ところが「常識」に反して、同族企業はまだまだ巨大企業として世界経済の中で重要な役割を果たしているようです。世界の売上高上位500社の半分で、創業者一族が経営参加しており、日本でも全企業数の94%が、上場企業に限定しても40%が同族企業であるというのですから。

本書は、会社の草創期に「偉大な個人」が必要であったとの共通項を持つ、金融業(信用力)、自動車(発明家)、天然資源(幸運?)の、同族企業について事例研究を行ったものです。銀行業からは「ベアリング」、「ロスチャイルド」、「モルガン」。自動車からは「フォード」や「トヨタ」など。資源関係では「ロックフェラー」、「グッゲンハイム」など。

結論としては、どうやら同族経営を3代続けるのは難しいようです。今でも創業者一族が経営に携わっているのはロスチャイルドだけですが、往年のパワーはありませんね。強いて言えば、トヨタも該当することになるのかな。
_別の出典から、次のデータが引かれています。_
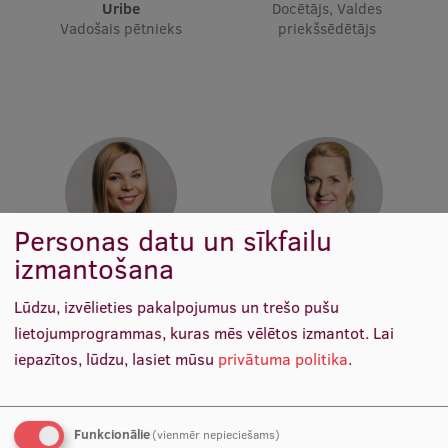
Pētniecības datu pārvaldība
Uribe
Docētājs, Valdes
Vadošais pētnieks
priekšsēdētājs
RSU zinātnes portāls
Zinātnes ietekme
Pētniecības platformas
Doktorantūras skola
Pētniecības pakalpojumi
Personas datu un sīkfailu
Pētniecības projekti
izmantošana
Doc. Ieva Bāgante
Doc. Anna Ivanova
Zinātnieku brokastis
Docētāja
Docētāja
Lūdzu, izvēlieties pakalpojumus un trešo pušu
Vertikāli integrētie projekti
lietojumprogrammas, kuras mēs vēlētos izmantot.
Lai
iepazītos, lūdzu, lasiet mūsu
privātuma politika
.
Zinātniskās konferences
Inovāciju centrs
Funkcionālie
(vienmēr nepieciešams)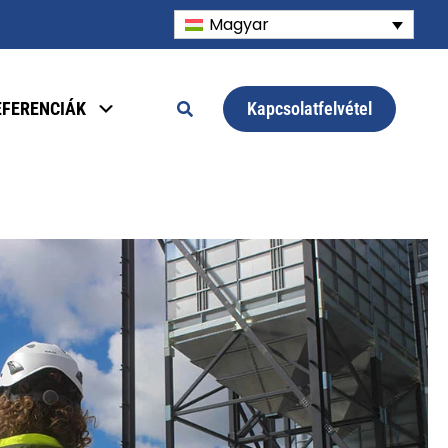
Magyar
Kapcsolatfelvétel
EFERENCIÁK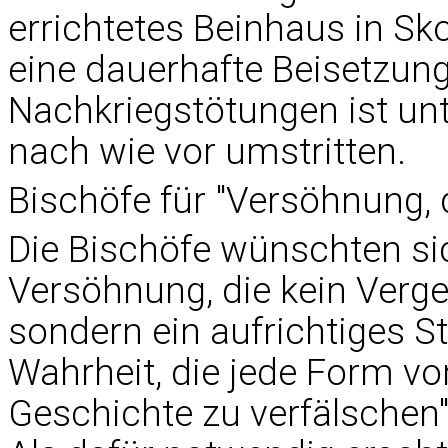
errichtetes Beinhaus in Sko
eine dauerhafte Beisetzun
Nachkriegstötungen ist unt
nach wie vor umstritten.
Bischöfe für "Versöhnung, 
Die Bischöfe wünschten sic
Versöhnung, die kein Verg
sondern ein aufrichtiges 
Wahrheit, die jede Form vo
Geschichte zu verfälschen",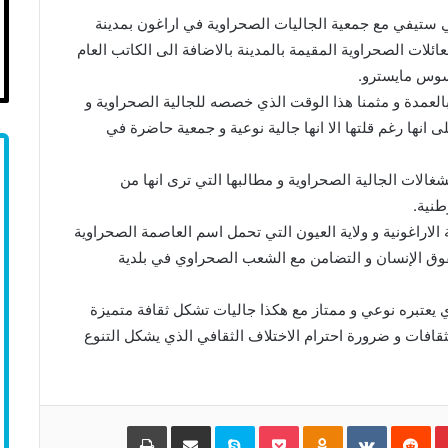
ستيفي مع جمعية الجاليات الصحراوية في اراغون بمدينة
لات الصحراوية المقيمة بالمدينة بالاضافة الى الكاتب العام
سوس مايسترو.
بالعمدة و مثمنا هذا الوقت الذي خصصه للجالية الصحراوية و
 انها رغم قلتها الا انها جالية نوعية و جمعية حاضرة في
الات الجالية الصحراوية و مطالبها التي ترى انها من
طنية.
لاراغونية و ولاية العيون التي تحمل اسم العاصمة الصحراوية
قوق الإنسان و التضامن مع الشعب الصحراوي في بلدية
لذي يعتبره نوعي و ممتاز مع هكذا جاليات تشكل ثقافة متميزة
فات و ضرورة احترام الاختلاف الثقافي الذي يشكل التنوع
Pinterest
‏Reddit
‏VKontakte
Odnoklassniki
Pocket
Skype
مشاركة عبر البريد
طباعة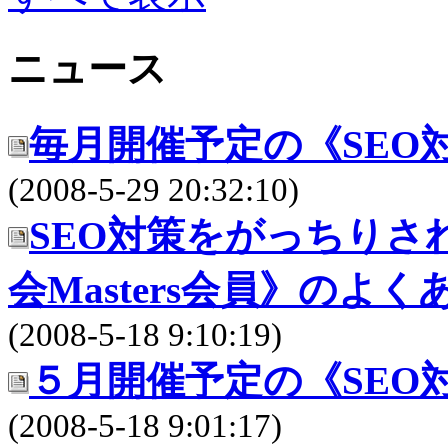
ニュース
毎月開催予定の《SEO
(2008-5-29 20:32:10)
SEO対策をがっちりさ
会Masters会員》の
(2008-5-18 9:10:19)
５月開催予定の《SEO
(2008-5-18 9:01:17)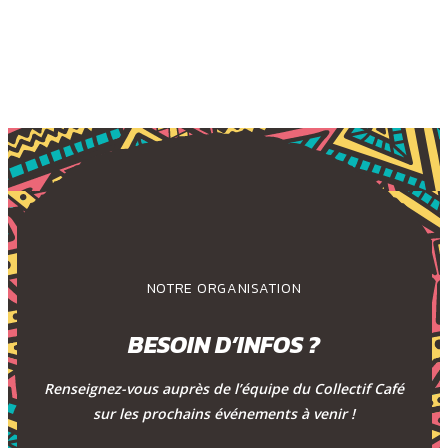
NOTRE ORGANISATION
BESOIN D’INFOS ?
Renseignez-vous auprès de l’équipe du Collectif Café
sur les prochains événements à venir !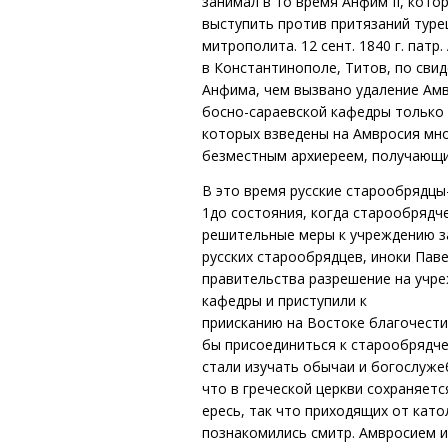
занимал в то время Анфим II, кот
выступить против притязаний туре
митрополита. 12 сент. 1840 г. пат
в Константинополе, Титов, по свид
Анфима, чем вызвано удаление Амв
босно-сараевской кафедры только 
которых взведены на Амвросия мно
безместным архиереем, получающи
В это время русские старообрядцы
1до состояния, когда старообрядч
решительные меры к учреждению за
русских старообрядцев, иноки Пав
правительства разрешение на учр
кафедры и приступили к
приисканию на Востоке благочести
бы присоединиться к старообрядчес
стали изучать обычаи и богослуже
что в греческой церкви сохраняет
ересь, так что приходящих от кат
познакомились смитр. Амвросием и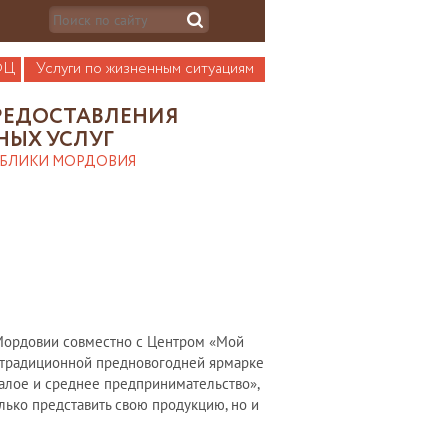
ФЦ
Услуги по жизненным ситуациям
РЕДОСТАВЛЕНИЯ
НЫХ УСЛУГ
УБЛИКИ МОРДОВИЯ
 Мордовии совместно с Центром «Мой
 традиционной предновогодней ярмарке
алое и среднее предпринимательство»,
лько представить свою продукцию, но и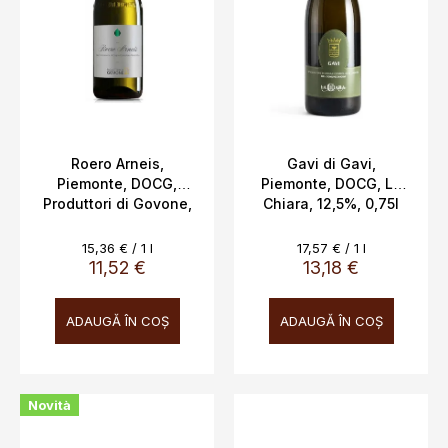
Roero Arneis,
Gavi di Gavi,
Piemonte, DOCG,
Piemonte, DOCG, La
Produttori di Govone,
Chiara, 12,5%, 0,75l
13,5%, 0,75 l
Evaluare
Evaluare
15,36 € / 1 l
17,57 € / 1 l
preţ:
preţ:
11,52 €
13,18 €
ADAUGĂ ÎN COŞ
ADAUGĂ ÎN COŞ
Novità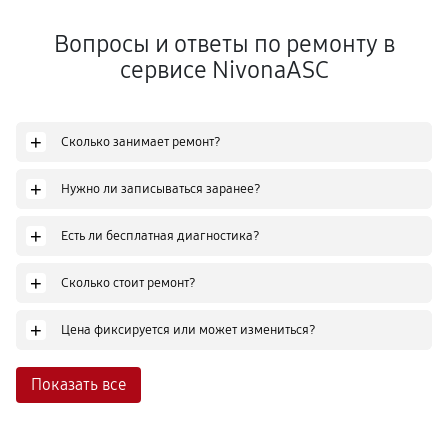
Вопросы и ответы по ремонту в
сервисе NivonaASC
+
Сколько занимает ремонт?
+
Нужно ли записываться заранее?
+
Есть ли бесплатная диагностика?
+
Сколько стоит ремонт?
+
Цена фиксируется или может измениться?
Показать все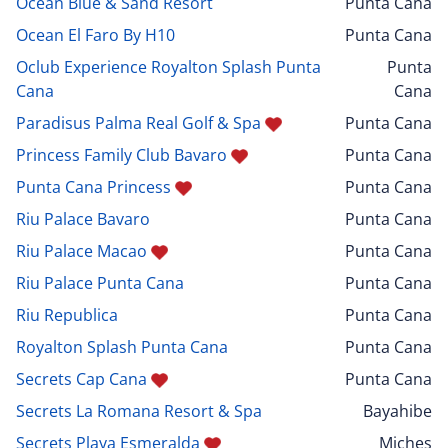
Ocean Blue & Sand Resort
Punta Cana
Ocean El Faro By H10
Punta Cana
Oclub Experience Royalton Splash Punta
Punta
Cana
Cana
Paradisus Palma Real Golf & Spa
Punta Cana
Princess Family Club Bavaro
Punta Cana
Punta Cana Princess
Punta Cana
Riu Palace Bavaro
Punta Cana
Riu Palace Macao
Punta Cana
Riu Palace Punta Cana
Punta Cana
Riu Republica
Punta Cana
Royalton Splash Punta Cana
Punta Cana
Secrets Cap Cana
Punta Cana
Secrets La Romana Resort & Spa
Bayahibe
Secrets Playa Esmeralda
Miches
経営の複雑化のみならず、「成功による富」自体が、創業者の子孫から経営への意欲を奪ってしまうようです。ロックフェラーも、モルガンも、アニェリも、莫大な財産を有するダイナスティを引き継いだ者たちは、政治や趣味の世界に走って、企業経営的には象徴的存在になっていきます。日本の、岩崎家、三井家、住友家も同じです。中国の歴代王朝や徳川幕府でも、実権は臣下に移っていった訳ですし。古川柳を思い出しました。「唐様で売り家と書く三代目」。^^;

しかしながら、著者は、同族企業は依然重要であると主張します。アジア、アフリカ、南米などの経済発展途上国では、さしあたって、同族企業によるビジネスを起こすことが必要というのです。確かにそうかもしれませんね。韓国でも台湾でも同族企業の勢いはすさまじいものがありますから。